Yonaguska died at about age 80, in 1839, at a time when the U.S. government was forcing the removal of the five Native American nations, including the Cherokee, from the East. According to Moony, Yonaguska “had himself carried into the townhouse on Soco … he made a last talk to his people, commending Thomas to them as their chief and again warning them earnestly against ever leaving their own country. Then wrapping his blanket around him, he quietly lay back and died.”
Thomas repaid the chief’s love and trust, devoting much of his young adulthood to ensuring the Cherokee could remain in the Great Smoky Mountains. He constantly traveled to Washington, D.C., and to Raleigh to lobby on their behalf, arguing on legal technicalities that the Oconoluftee Cherokee were not bound by the removal treaties. Thomas purchased land and held it in trust for his adopted people until the federal government conceded the Oconoluftee Cherokees’ right to remain.

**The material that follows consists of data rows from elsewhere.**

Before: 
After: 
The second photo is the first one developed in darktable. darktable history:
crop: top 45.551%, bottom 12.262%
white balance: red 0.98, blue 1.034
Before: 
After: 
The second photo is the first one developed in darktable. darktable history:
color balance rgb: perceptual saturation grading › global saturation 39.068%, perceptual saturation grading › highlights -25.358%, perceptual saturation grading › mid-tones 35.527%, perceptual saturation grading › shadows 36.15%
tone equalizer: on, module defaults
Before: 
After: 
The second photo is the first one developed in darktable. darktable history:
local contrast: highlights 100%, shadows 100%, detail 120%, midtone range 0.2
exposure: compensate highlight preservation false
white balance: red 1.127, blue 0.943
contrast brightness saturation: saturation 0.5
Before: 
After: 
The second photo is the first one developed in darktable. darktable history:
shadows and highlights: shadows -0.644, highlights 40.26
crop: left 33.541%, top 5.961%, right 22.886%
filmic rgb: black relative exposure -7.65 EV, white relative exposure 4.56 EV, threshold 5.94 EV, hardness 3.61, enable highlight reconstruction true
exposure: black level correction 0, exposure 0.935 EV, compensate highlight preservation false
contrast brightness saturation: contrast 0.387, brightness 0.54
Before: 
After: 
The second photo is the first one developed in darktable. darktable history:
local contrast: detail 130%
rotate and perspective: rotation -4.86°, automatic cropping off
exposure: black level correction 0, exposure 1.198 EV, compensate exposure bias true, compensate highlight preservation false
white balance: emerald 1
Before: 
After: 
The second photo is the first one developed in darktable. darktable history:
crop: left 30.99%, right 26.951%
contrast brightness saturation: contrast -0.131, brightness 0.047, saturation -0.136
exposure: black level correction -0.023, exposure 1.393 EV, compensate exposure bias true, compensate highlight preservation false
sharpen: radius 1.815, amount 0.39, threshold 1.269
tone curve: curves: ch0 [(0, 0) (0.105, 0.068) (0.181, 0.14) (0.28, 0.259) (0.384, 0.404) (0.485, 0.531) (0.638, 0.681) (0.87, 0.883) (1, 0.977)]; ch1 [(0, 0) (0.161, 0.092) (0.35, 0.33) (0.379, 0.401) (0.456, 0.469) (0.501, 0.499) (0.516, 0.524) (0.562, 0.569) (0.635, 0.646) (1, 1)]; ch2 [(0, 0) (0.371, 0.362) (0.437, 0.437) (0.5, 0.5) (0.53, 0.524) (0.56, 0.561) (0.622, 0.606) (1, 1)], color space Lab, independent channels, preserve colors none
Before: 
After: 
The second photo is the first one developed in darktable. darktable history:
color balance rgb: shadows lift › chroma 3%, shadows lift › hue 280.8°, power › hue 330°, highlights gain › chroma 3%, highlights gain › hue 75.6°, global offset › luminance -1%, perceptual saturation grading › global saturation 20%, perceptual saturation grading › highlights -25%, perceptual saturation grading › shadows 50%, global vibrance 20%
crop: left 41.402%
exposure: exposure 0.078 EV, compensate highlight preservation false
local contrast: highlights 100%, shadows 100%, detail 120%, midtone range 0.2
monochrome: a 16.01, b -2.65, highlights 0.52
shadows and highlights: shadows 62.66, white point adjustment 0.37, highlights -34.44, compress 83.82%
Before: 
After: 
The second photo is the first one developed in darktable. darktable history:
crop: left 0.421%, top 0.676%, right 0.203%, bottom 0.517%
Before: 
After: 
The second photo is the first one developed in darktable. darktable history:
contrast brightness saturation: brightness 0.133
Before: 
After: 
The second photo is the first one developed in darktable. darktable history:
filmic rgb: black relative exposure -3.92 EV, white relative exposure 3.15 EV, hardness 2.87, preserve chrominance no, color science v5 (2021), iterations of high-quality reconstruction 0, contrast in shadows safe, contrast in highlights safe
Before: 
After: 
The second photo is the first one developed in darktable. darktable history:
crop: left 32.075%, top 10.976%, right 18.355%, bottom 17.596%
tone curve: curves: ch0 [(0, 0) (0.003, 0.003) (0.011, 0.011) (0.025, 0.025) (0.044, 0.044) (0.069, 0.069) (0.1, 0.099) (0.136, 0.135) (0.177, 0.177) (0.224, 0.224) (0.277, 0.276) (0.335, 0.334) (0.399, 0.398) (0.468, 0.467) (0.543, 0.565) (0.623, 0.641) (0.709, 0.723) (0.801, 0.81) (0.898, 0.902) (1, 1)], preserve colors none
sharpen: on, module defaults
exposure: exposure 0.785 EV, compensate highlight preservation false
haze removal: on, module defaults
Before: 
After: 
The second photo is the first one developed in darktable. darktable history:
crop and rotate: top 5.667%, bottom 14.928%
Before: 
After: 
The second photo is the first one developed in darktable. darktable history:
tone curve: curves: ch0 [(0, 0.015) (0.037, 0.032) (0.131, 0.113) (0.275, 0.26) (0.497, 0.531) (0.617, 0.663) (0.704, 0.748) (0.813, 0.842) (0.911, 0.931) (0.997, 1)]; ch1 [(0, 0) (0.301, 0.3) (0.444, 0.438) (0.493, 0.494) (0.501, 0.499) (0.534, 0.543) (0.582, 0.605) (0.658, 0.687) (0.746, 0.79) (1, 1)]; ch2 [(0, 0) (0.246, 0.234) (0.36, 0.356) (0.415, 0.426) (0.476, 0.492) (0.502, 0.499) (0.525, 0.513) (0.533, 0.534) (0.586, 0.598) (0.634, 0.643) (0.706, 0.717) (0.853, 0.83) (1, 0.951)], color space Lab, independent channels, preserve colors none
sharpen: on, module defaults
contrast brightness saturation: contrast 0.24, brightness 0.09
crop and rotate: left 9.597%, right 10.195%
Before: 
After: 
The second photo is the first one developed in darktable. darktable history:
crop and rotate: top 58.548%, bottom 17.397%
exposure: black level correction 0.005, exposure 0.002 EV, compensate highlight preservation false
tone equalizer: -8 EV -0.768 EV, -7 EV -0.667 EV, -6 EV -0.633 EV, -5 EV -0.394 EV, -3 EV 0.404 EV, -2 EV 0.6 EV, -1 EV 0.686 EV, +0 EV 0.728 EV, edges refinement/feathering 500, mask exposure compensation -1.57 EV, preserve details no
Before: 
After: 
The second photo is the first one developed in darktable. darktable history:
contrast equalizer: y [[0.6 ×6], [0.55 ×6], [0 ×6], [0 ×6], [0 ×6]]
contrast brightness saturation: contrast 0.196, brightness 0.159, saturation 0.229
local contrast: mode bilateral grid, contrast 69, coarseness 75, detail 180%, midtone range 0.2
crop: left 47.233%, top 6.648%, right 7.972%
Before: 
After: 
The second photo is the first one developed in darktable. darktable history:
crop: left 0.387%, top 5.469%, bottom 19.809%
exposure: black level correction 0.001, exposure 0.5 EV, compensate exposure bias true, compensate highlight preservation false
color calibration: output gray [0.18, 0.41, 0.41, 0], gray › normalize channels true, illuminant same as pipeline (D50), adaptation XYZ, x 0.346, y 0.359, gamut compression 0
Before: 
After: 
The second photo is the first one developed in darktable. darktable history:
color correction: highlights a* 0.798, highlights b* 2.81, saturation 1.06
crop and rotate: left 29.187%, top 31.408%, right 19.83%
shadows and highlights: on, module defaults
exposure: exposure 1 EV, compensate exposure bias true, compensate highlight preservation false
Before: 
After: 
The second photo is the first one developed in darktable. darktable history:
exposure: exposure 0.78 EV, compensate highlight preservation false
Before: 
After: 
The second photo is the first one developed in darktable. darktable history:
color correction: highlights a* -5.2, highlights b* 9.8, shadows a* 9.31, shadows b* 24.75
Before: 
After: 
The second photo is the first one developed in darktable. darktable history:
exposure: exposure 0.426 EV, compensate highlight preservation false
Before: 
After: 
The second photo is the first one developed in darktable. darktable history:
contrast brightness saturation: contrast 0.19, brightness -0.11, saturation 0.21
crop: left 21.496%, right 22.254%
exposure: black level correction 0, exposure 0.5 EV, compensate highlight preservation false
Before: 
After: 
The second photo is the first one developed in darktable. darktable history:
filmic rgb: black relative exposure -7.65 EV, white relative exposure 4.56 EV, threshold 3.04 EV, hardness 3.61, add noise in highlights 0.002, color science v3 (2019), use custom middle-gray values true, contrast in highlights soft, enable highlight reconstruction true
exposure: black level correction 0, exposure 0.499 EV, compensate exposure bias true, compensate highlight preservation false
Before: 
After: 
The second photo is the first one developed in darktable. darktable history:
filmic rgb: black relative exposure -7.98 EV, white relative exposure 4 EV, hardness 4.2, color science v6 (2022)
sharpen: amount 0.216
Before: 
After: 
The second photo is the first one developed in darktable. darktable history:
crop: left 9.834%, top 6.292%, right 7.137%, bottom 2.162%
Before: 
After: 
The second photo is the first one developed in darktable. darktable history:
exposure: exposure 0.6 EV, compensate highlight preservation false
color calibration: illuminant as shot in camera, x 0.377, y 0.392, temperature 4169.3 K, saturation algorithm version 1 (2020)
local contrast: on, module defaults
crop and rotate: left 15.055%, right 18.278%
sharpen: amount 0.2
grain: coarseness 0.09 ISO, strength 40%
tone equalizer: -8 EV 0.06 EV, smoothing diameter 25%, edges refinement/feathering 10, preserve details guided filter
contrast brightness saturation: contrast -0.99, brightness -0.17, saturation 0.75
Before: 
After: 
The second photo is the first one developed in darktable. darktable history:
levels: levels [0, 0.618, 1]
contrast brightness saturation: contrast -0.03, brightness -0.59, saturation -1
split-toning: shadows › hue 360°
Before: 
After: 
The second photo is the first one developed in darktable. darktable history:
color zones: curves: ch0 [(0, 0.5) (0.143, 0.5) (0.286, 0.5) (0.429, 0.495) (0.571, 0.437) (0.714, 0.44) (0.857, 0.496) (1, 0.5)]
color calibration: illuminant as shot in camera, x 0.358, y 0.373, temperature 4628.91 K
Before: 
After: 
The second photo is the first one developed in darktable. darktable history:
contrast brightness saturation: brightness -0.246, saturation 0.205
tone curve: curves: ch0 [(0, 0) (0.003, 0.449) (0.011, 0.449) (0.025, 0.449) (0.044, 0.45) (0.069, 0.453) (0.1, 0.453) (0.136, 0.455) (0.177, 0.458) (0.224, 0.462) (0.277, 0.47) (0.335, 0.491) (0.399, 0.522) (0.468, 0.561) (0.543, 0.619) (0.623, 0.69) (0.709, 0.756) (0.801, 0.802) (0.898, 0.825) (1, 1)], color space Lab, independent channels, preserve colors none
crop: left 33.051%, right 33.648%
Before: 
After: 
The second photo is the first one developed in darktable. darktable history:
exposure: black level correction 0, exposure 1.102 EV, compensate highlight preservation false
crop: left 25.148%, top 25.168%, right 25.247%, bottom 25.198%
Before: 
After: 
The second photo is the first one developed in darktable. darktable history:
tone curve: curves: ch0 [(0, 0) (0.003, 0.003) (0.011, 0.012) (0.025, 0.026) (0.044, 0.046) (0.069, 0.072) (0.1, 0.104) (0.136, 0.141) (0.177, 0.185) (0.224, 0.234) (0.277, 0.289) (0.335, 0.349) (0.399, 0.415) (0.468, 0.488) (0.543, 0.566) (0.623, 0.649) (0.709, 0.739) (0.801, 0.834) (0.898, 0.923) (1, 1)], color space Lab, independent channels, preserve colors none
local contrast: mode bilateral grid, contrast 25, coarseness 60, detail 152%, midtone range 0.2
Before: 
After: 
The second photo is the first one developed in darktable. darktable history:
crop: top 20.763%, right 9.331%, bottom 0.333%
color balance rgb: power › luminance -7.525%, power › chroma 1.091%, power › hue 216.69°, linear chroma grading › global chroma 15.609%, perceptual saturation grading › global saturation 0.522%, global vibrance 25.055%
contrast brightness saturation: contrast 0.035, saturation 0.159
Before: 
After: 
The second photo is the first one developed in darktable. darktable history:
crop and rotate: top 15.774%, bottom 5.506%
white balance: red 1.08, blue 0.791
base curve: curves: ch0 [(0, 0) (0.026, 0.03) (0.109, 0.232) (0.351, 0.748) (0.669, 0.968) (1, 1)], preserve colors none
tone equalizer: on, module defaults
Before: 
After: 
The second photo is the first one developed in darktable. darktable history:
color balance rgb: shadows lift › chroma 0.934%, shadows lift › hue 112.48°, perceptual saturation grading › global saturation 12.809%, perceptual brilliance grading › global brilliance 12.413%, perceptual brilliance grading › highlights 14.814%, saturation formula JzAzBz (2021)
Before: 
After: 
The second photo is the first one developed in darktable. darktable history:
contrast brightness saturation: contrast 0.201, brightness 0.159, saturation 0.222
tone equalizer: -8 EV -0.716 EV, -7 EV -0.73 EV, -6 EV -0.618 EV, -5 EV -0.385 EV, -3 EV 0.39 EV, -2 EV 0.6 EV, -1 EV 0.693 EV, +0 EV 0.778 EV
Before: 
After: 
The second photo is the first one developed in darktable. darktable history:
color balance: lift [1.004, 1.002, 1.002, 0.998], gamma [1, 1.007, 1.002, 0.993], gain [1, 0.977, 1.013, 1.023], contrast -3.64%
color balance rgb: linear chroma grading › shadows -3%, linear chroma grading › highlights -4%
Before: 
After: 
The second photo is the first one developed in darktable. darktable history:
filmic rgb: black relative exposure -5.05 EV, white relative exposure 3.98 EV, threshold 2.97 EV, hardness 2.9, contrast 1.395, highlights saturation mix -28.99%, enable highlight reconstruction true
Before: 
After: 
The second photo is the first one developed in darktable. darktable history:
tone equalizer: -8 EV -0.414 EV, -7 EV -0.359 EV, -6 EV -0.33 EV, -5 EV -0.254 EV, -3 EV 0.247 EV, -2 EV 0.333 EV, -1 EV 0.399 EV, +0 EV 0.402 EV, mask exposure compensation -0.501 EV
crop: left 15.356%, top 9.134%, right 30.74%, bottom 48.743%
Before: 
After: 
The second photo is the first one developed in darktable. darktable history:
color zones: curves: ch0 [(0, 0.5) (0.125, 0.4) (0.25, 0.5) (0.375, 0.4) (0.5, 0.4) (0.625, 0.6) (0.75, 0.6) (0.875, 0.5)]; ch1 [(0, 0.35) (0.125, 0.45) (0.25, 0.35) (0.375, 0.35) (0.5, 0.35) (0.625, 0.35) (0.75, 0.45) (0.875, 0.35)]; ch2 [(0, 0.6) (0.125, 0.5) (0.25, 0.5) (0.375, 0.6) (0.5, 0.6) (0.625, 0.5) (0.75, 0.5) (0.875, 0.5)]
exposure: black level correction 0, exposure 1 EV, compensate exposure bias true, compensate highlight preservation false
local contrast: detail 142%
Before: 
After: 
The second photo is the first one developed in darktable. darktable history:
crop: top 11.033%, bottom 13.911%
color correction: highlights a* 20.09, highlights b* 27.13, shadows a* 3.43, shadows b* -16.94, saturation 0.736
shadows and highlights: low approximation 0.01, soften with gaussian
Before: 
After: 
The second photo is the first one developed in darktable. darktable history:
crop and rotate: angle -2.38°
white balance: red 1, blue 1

In later years, Thomas suffered from bouts of severe mental illness that wrecked his formerly prosperous business enterprises. When debt-holders threatened to take the lands he held for the Cherokee, his adopted people were forced to sue Thomas to gain formal title to some of the remaining lands. Thomas was mentally clear enough at that time to inform the court that he supported their suit against him, and the Native Americans won title to the land. The concern shown by a Cherokee chief for a fatherless white youth was repaid in an enduring legacy – the Qualla Boundary, where the Eastern Band of Cherokee live today.
Sources for this story include James Mooney’s History, Myths and Sacred Formulas of the Cherokees; Confederal Colonel and Cherokee Chief: The Life of William Holland Thomas by E. Stanley Goldbold, Jr. and Mattie U. Russell; and articles by Kathy N. Ross for The Enterprise Mountaineer, dated Oct. 26, 1998 and Oct. 18, 2002.